# [STORED DATA]
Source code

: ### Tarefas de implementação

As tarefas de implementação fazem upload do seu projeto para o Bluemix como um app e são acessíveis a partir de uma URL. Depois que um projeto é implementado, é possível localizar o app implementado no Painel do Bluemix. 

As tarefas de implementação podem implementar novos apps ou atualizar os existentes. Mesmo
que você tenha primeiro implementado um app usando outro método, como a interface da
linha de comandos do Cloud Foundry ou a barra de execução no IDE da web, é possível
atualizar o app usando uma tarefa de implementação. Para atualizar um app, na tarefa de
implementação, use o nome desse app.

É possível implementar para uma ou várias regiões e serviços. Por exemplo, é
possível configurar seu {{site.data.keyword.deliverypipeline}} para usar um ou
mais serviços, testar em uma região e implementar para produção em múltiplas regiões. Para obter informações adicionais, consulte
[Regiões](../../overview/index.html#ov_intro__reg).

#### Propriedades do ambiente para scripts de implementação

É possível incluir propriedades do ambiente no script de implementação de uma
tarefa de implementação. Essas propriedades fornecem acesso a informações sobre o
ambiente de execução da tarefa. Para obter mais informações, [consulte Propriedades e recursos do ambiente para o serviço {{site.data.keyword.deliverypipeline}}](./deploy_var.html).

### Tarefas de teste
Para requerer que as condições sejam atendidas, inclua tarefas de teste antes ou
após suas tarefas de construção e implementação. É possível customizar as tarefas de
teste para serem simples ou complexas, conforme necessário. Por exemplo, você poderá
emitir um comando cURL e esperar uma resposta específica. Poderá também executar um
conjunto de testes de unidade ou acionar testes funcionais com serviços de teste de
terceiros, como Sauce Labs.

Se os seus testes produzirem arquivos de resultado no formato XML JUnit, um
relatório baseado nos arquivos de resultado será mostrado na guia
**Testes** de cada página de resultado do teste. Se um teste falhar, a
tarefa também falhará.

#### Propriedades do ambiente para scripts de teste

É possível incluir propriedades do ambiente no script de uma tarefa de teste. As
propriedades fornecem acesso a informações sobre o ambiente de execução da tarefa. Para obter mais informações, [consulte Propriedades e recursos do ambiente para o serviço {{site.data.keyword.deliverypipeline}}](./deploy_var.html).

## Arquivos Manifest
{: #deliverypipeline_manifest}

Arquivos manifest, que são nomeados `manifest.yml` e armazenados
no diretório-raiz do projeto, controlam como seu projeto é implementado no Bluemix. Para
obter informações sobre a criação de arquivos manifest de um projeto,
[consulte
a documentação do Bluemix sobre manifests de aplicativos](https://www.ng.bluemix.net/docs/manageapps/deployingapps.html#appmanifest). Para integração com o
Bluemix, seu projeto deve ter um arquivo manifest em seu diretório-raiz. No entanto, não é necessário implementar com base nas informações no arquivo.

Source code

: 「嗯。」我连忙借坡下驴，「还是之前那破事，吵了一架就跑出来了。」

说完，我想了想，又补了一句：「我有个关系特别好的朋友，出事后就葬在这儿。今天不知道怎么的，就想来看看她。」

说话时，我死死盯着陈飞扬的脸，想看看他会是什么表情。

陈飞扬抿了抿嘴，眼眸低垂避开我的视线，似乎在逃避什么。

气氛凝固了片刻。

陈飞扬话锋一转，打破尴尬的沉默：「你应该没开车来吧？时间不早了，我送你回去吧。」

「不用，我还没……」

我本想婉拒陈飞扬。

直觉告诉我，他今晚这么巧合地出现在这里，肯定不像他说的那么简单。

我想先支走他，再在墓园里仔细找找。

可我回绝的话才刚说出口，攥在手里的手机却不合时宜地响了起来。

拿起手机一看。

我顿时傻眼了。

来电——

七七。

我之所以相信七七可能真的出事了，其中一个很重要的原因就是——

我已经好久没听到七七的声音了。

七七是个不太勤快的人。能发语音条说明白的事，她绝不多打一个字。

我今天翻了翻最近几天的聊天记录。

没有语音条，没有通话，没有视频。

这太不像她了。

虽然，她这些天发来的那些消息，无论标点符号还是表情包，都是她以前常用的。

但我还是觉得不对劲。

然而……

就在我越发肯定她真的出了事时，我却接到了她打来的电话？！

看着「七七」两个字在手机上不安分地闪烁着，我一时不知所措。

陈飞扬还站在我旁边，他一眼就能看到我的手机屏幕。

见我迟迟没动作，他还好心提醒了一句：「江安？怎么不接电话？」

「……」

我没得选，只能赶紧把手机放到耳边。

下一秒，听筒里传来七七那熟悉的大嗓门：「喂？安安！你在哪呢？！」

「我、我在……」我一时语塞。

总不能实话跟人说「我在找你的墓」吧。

# [AIM OF THE EXERCISE]
Read the entries above and find each line holding the word "implementado". Copy it out.

# [OUTPUT BELOW]
As tarefas de implementação fazem upload do seu projeto para o Bluemix como um app e são acessíveis a partir de uma URL. Depois que um projeto é implementado, é possível localizar o app implementado no Painel do Bluemix. 
que você tenha primeiro implementado um app usando outro método, como a interface da
no diretório-raiz do projeto, controlam como seu projeto é implementado no Bluemix. Para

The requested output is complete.